Wonder where the Wiki went ?


This month almost at the same moment the media stared with awe at the capacity of twitter to cover the Iranian election protests and broadcast their cause worldwide against the wishes of the hard-line government, another story has played out nearby and to a large degree behind the scenes. In the middle of June after seven months of captivity New York Times reporter David Rohde and an a translator Tahir Ludin escaped from their Afghan Taliban kidnappers by scaling down wall and miraculously walking to safety at a checkpoint .The fact that they were kidnapped and held was kept under near total news blackout with the cooperation of most of the media as we know it.
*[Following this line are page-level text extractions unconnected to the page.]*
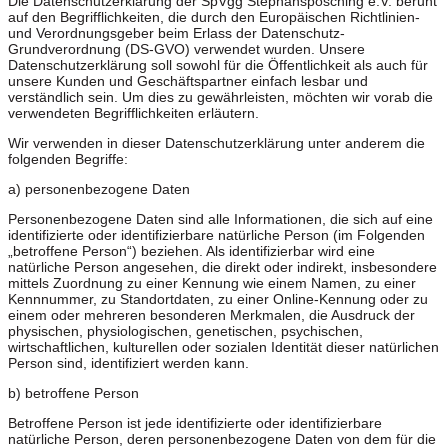
Die Datenschutzerklärung der SpVgg Stephansposching e.V. beruht
auf den Begrifflichkeiten, die durch den Europäischen Richtlinien-
und Verordnungsgeber beim Erlass der Datenschutz-
Grundverordnung (DS-GVO) verwendet wurden. Unsere
Datenschutzerklärung soll sowohl für die Öffentlichkeit als auch für
unsere Kunden und Geschäftspartner einfach lesbar und
verständlich sein. Um dies zu gewährleisten, möchten wir vorab die
verwendeten Begrifflichkeiten erläutern.
Wir verwenden in dieser Datenschutzerklärung unter anderem die
folgenden Begriffe:
a) personenbezogene Daten
Personenbezogene Daten sind alle Informationen, die sich auf eine
identifizierte oder identifizierbare natürliche Person (im Folgenden
„betroffene Person“) beziehen. Als identifizierbar wird eine
natürliche Person angesehen, die direkt oder indirekt, insbesondere
mittels Zuordnung zu einer Kennung wie einem Namen, zu einer
Kennnummer, zu Standortdaten, zu einer Online-Kennung oder zu
einem oder mehreren besonderen Merkmalen, die Ausdruck der
physischen, physiologischen, genetischen, psychischen,
wirtschaftlichen, kulturellen oder sozialen Identität dieser natürlichen
Person sind, identifiziert werden kann.
b) betroffene Person
Betroffene Person ist jede identifizierte oder identifizierbare
natürliche Person, deren personenbezogene Daten von dem für die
With one of their colleagues life at stake a black-out on news regarding the event was seen as a way to keep the situation from escalating and further endangering the reporter and his translator. “Persuading another publication or a broadcaster not to report the kidnapping usually meant just a phone call from one editor to another,”said Bill Keller, executive editor of the Times.

It is amazing yet not unexpected what the New York Times in a life or death situation can accomplish with a phone call. However the next step getting the blackout to extend to Wikipedia has set an interesting precedent in its own way. Think about the fact that with all the Google ,the inner tubes, wiki’s and the tweeters a major news story was still successfully blacked out for over half a year .Separate out the purity of motive for a minute and consider the ability that a small group of people can have over information distribution in the world, even today with the media fractured in thousands of little pieces. .
To a degree this brings down to Earth some of the rhetoric about the power the internet gives to the huddled masses. Google at will can still clamp down information in China and with a call from Bill Keller the New York Times can, in a pinch easily stop and alter Wikipedia entries as it needs. Just as in Iran the U.S. State Dept requested multiple social networking and communication services to keep information flowing, it might have in another situation worked to shut them down.

The sanitizing was a team effort, led by Jimmy Wales, co-founder of Wikipedia, along with Wikipedia administrators and people at The Times. In an interview, Mr. Wales said that Wikipedia’s cooperation was not a given.
On Nov. 13, news of the kidnapping was posted and deleted four times within four hours, before an administrator blocked any more changes for three days. On Nov. 16, it was blocked again, for two weeks.
“We didn’t want it to look unusual in some fashion that would draw speculation, so we would protect it for three days, or up to a month, which is pretty normal,” Mr. Wales said. He added, “Weeks would go by before there was a problem.”
On Feb. 10 and 11, two users added the kidnapping information several times to Mr. Rohde’s page, only to see it removed each time, and they attached some heated notes to their additions. “We can do this months,” one said.
When the news broke Saturday, the user from Florida reposted the information, with a note to administrators that said: “Is that enough proof for you [expletives]? I was right. You were WRONG.”